Teen Logano replaces two-time Sprint Cup champion

  • By Mike Harris Associated Press
  • Friday, February 6, 2009 10:01pm
  • SportsSports

DAYTONA BEACH, Fla. — When Joey Logano was just 14, longtime Cup star Mark Martin was ready to race him.

They’ll get to do that plenty this year as the 18-year-old begins his first full season in NASCAR’s Sprint Cup series.

Logano is replacing two-time Cup champion Tony Stewart in Joe Gibbs Racing’s No. 20 Toyota.

Stewart is about to make a debut of his own, competing at Daytona for the first time as owner/driver for Stewart-Haas Racing. But he likes JGR’s choice to take over the seat he had for the last 10 years.

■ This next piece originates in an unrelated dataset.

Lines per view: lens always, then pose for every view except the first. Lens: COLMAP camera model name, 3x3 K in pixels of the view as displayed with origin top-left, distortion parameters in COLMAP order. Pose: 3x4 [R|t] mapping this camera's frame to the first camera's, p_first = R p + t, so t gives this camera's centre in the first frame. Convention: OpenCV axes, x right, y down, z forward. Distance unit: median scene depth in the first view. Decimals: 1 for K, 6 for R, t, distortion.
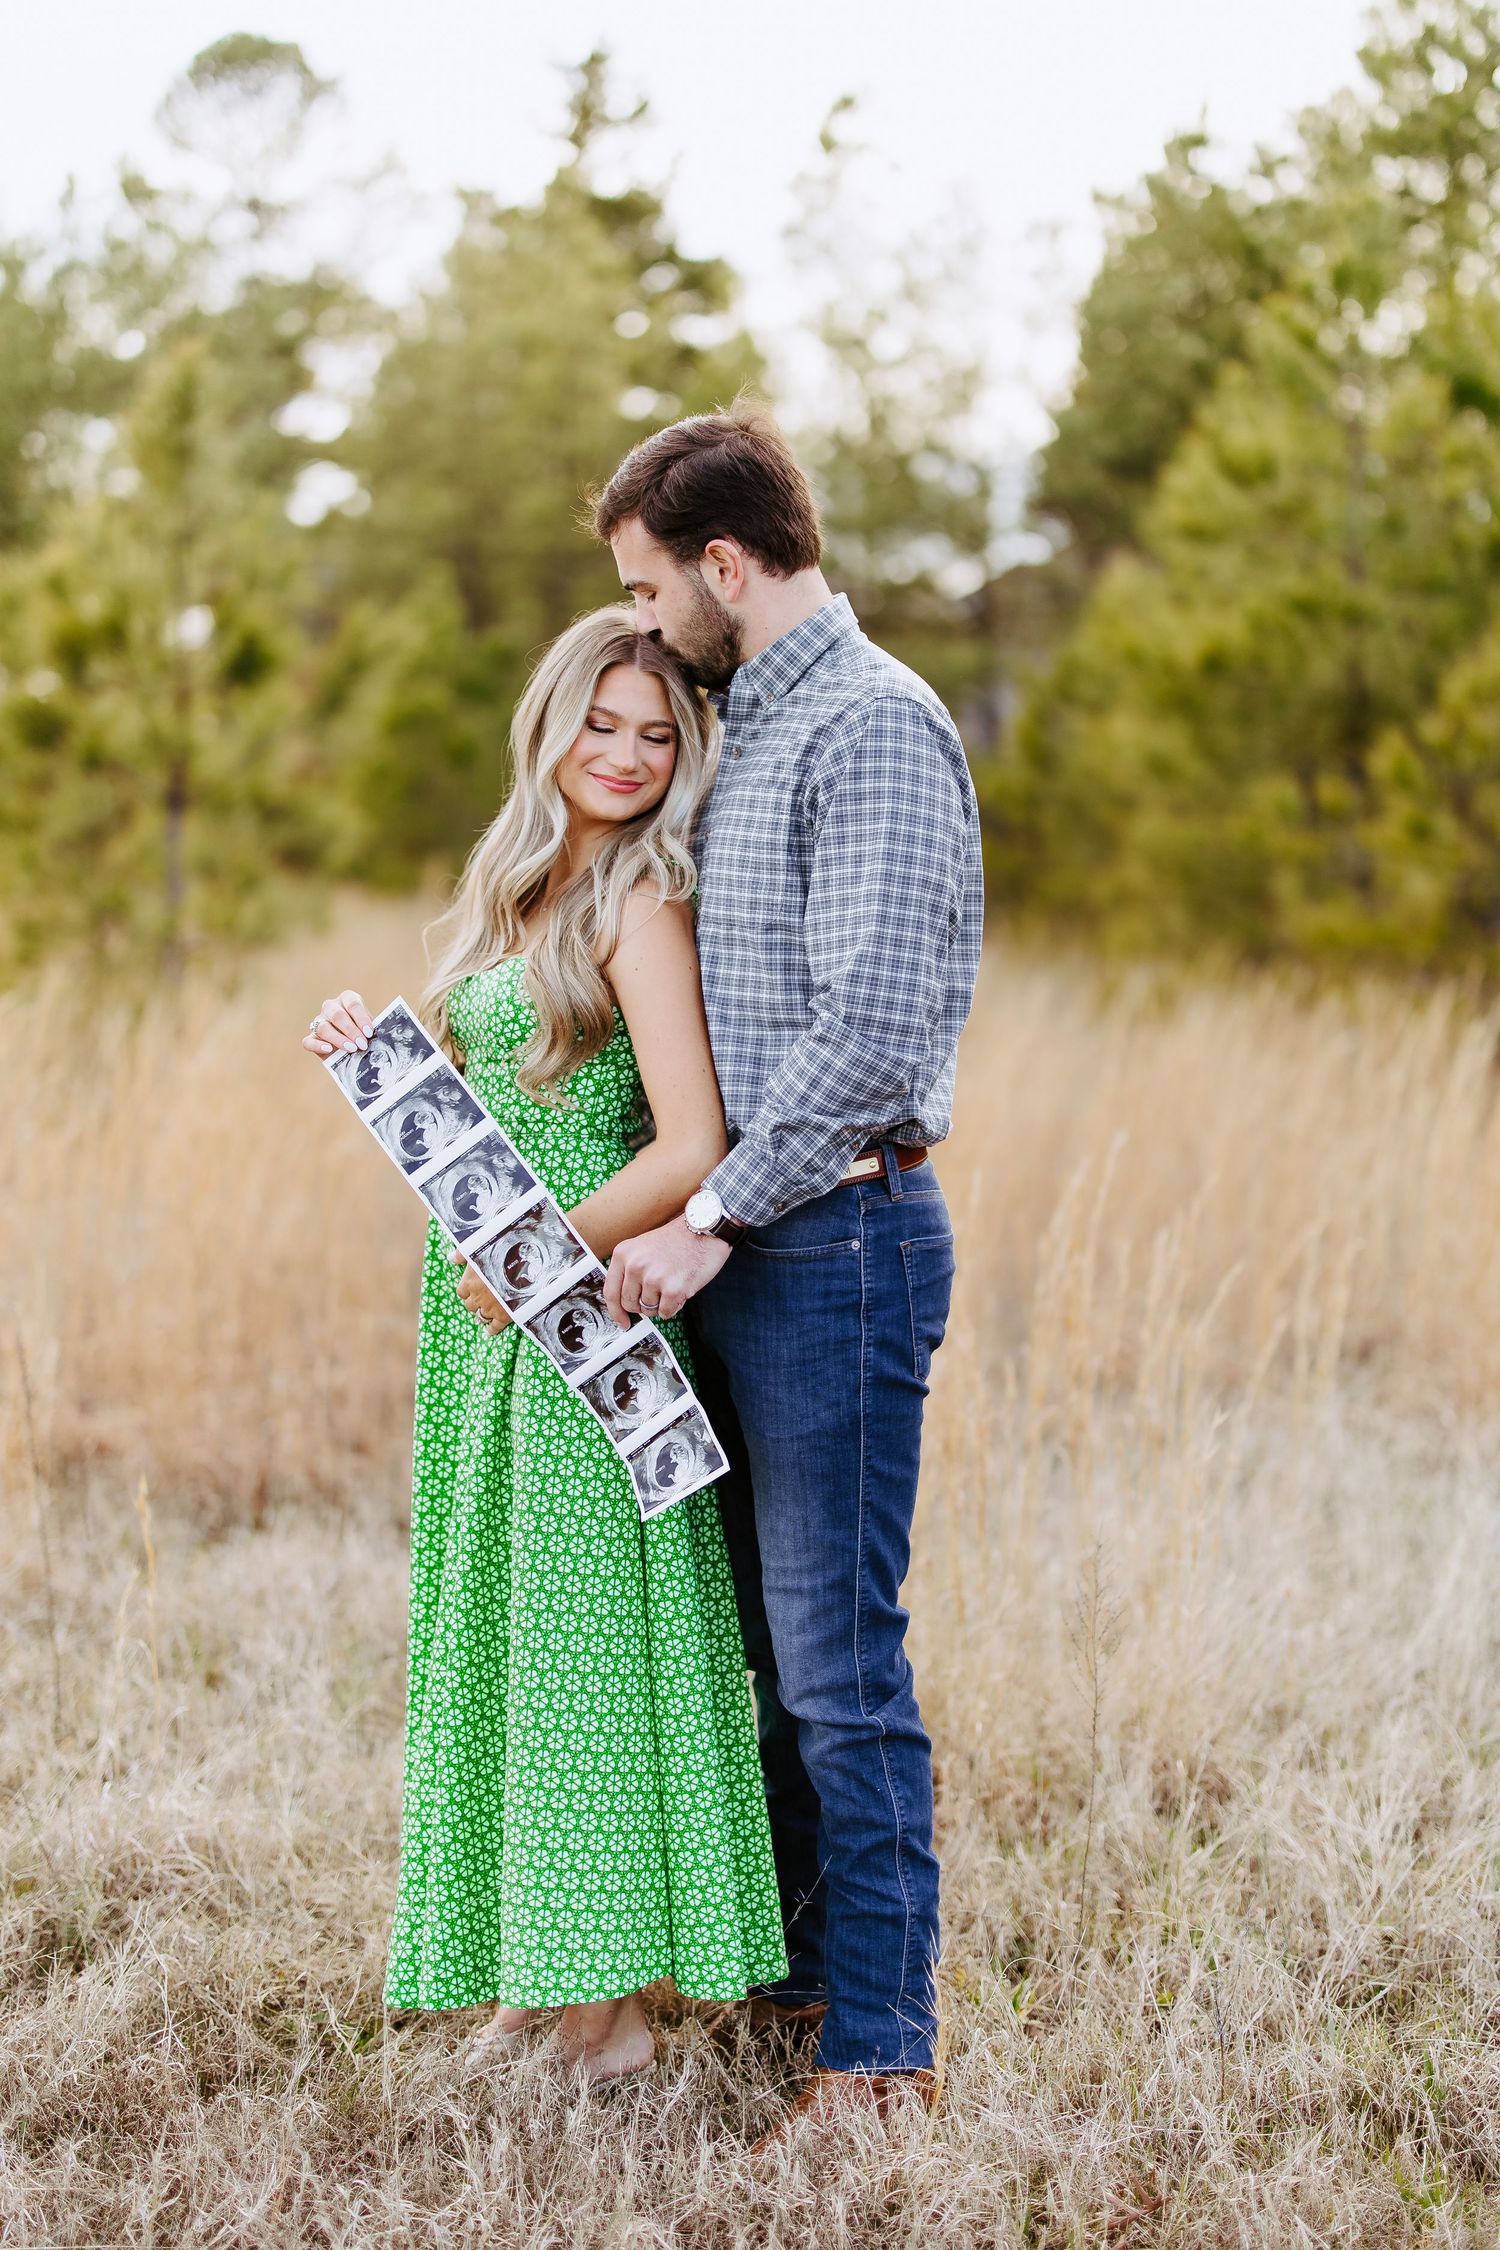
lens RADIAL K [[3206.9, 0, 749.1], [0, 3206.9, 1053.2], [0, 0, 1]] dist [-0.119706, 0.586543]
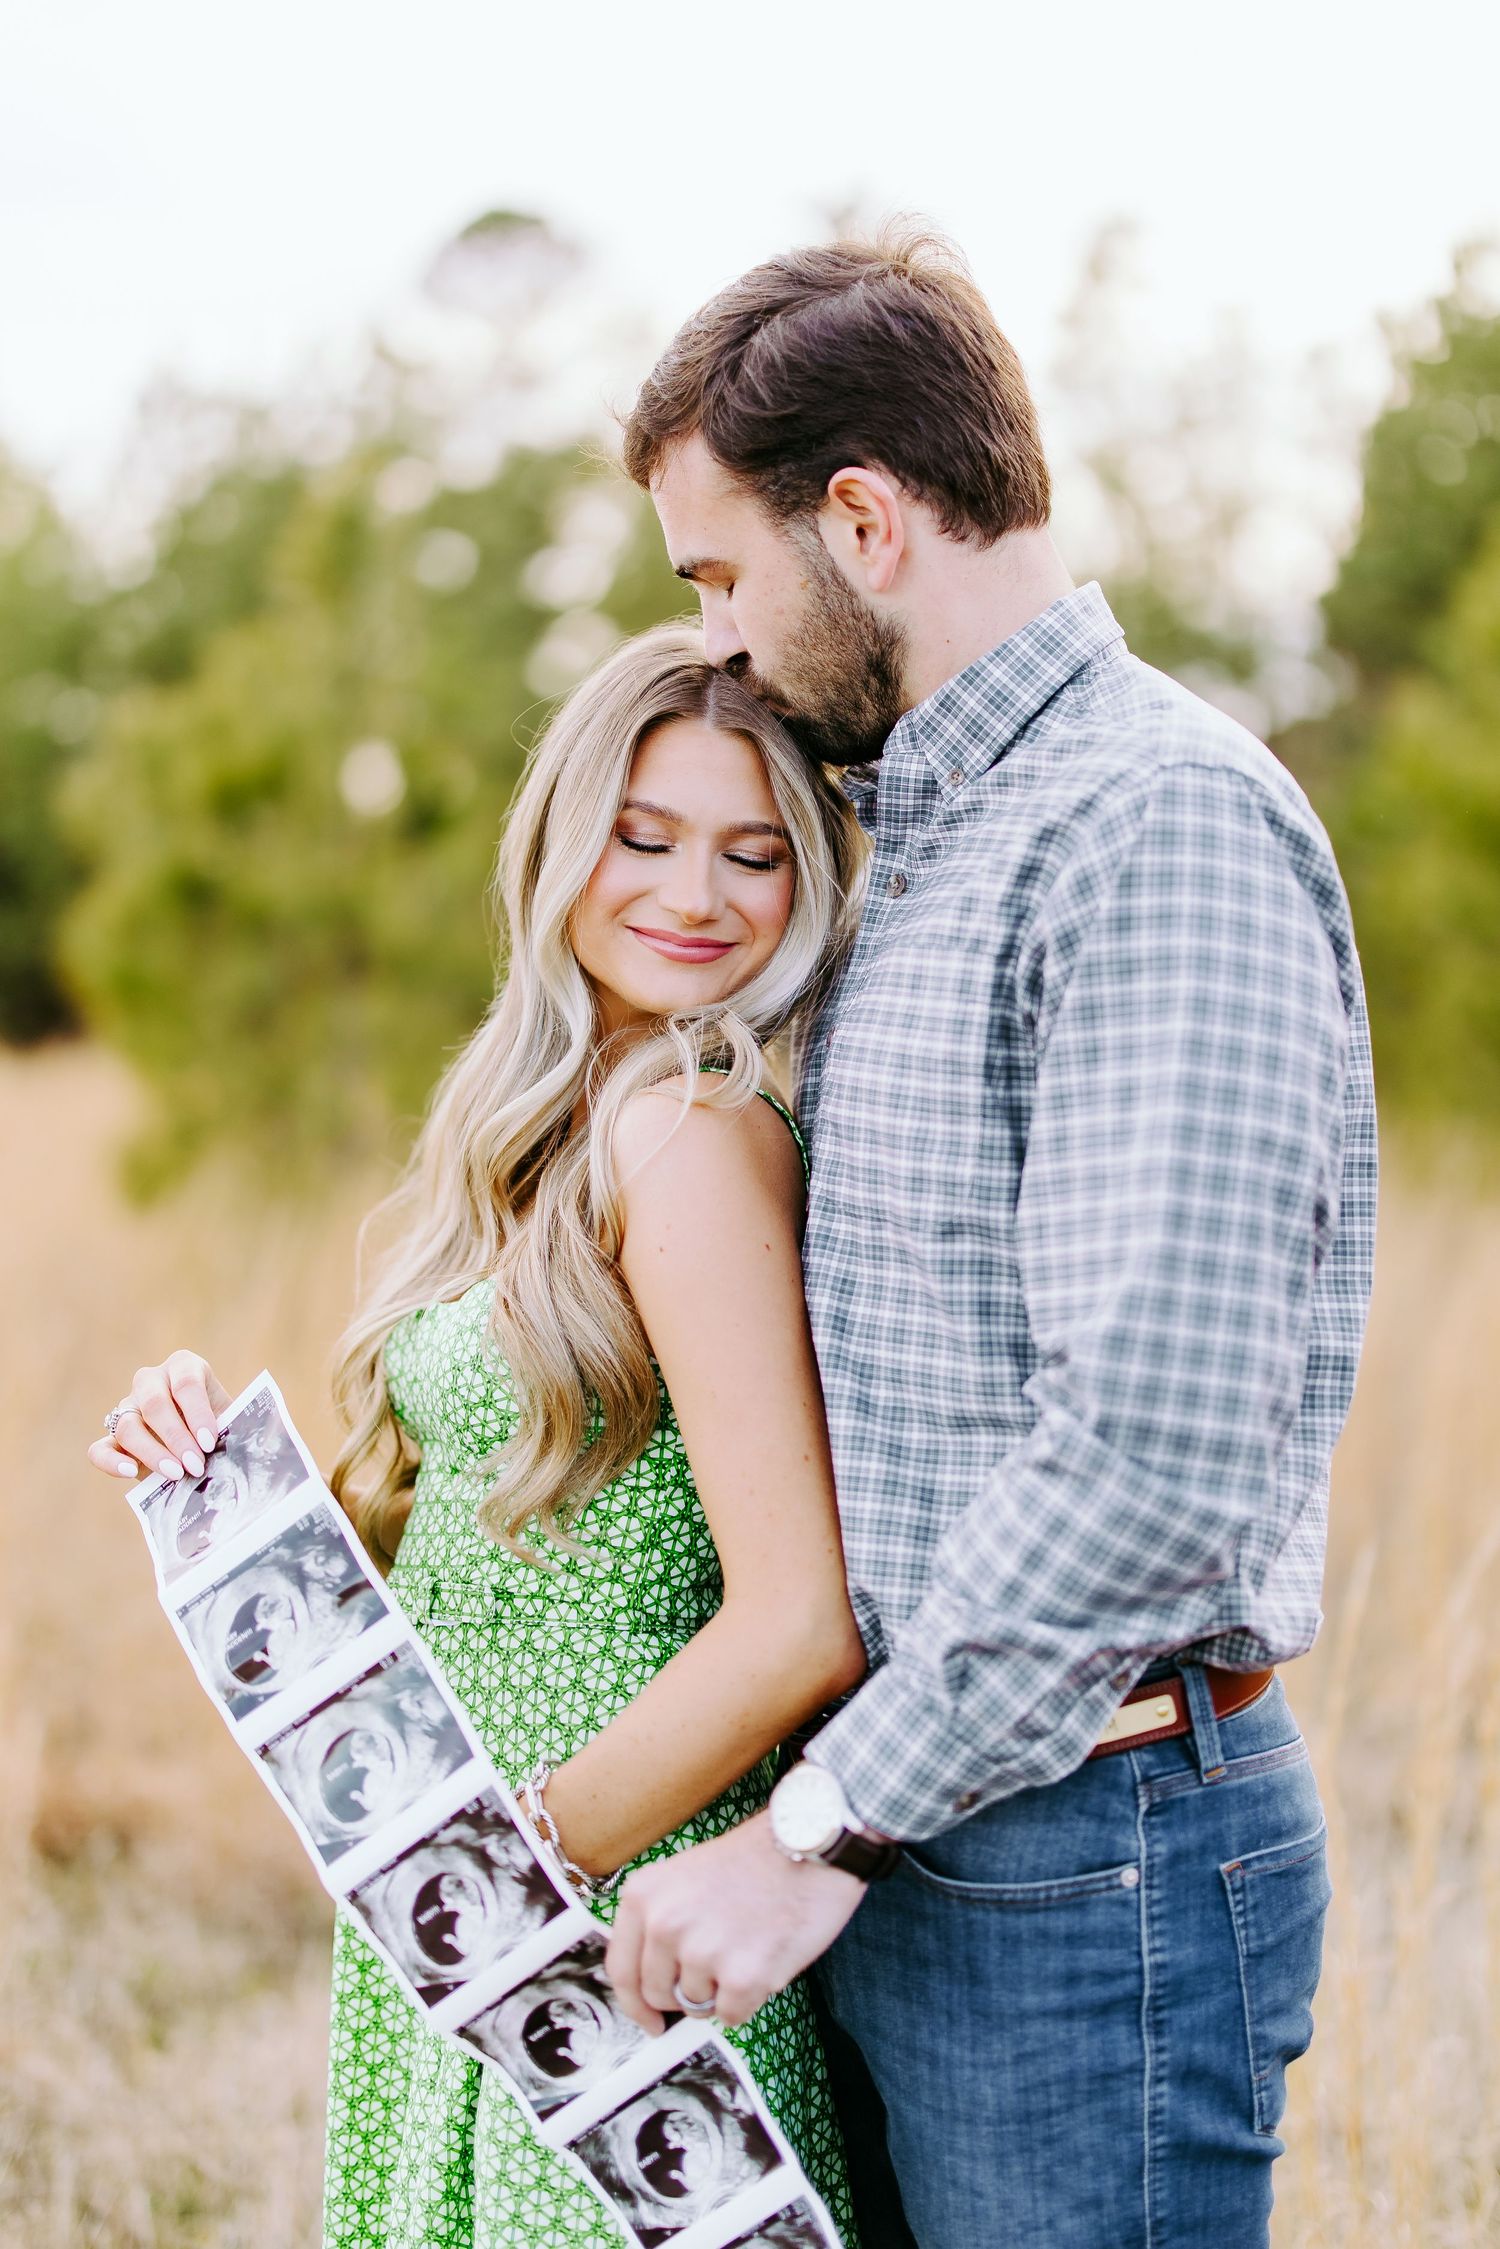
lens RADIAL K [[3205.4, 0, 749.1], [0, 3205.4, 1052.7], [0, 0, 1]] dist [-0.119706, 0.586543]
pose [[0.995589, 0.000393, -0.093816, 0.022263], [-0.006180, 0.998094, -0.061399, -0.036101], [0.093613, 0.061707, 0.993694, 0.502773]]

“I feel like Joey is ready,” Stewart said earlier this week. “For his age, he’s a very smart kid and a very good race car driver. I don’t think he’s going to have any trouble getting used to this series and he’s got a team and definitely a crew chief that’s got a lot of experience. He’s got all the tools in place that he needs to be good.”

Logano, who will be the youngest driver to race in the Daytona 500, wasn’t even allowed to drive in a NASCAR-sanctioned series until last May, when he turned 18.

He drove in a Nationwide Series event just seven days after his birthday, starting ninth and finishing sixth. He won the pole at his second race, then won in his third.

The phenom went on to win two more poles and post five top-fives and 14 top-10s in 19 races in NASCAR’s second-tier series.

None of that success is very surprising.

Word of the multitalented youngster began reaching NASCAR’s highest series when Logano was a 12-year-old racing — and beating — much older drivers in late model sports cars.

“I’m certain that he will be a Cup champion, so my biggest concern was for him to stay humble, because when you’re as good as he is it’s not always easy,” Martin said. “He appears to be hanging on to that fairly well. I was very proud of him in his recent interviews. He appeared to be humble, and that’s not always easy.”

The Sprint Cup is a different level of racing, but competing against older, more experienced drivers is just business as usual for Logano.

“The way I look at it, I started off so young and I kept moving up at a really young age, maybe when I wasn’t quite ready,” he said. “When I moved to Late Models, maybe I wasn’t quite ready at 12 years old. I think that has made me improve and made me better.

“Racing against someone that is better than you is the only way that you’re going to learn. … Coach (team owner Joe Gibbs) and (team president) J.D. (Gibbs) feel I’m ready for it. It’s another learning curve that I’m going to have to go through.”

Logano says the best advice he has gotten so far came from the Gibbs family.

“They said just go out there, work hard, do your best, but have fun with it,” Logano said. “It’s a long season. If you’re to beat yourself up every time, you’re going to end up killing yourself. You have to have fun.”

Logano has three Cup races already on his resume from last year, finishing no better than 32nd. But that exposure to NASCAR’s top competitors at least gave him an idea what to expect.

“I think those races helped me out a lot, both on and off the track, learning what you need to do with all that stuff, getting used to how long the races are, when to race and not to race, how to race,” Logano said. “It was a humbling experience, that’s for sure.”

The fun will begin for Logano on Saturday when he runs the season-opening ARCA race and NASCAR’s Budweiser Shootout, a made-for-TV invitational race that will feature a record field of 28 Cup cars. He qualified third for the ARCA race and drew the 19th spot in the Shootout.

He’s looking forward to getting some experience in the draft on Daytona’s high-banked 2.5-mile oval.

“When they told me I was going to be in the Shootout, I was like, ‘Great!’ All the top dogs around me. … It’s going to be good for me to get that experience, get out there and gain some respect from those guys,” Logano said. “Maybe I can get some partners for the 500.”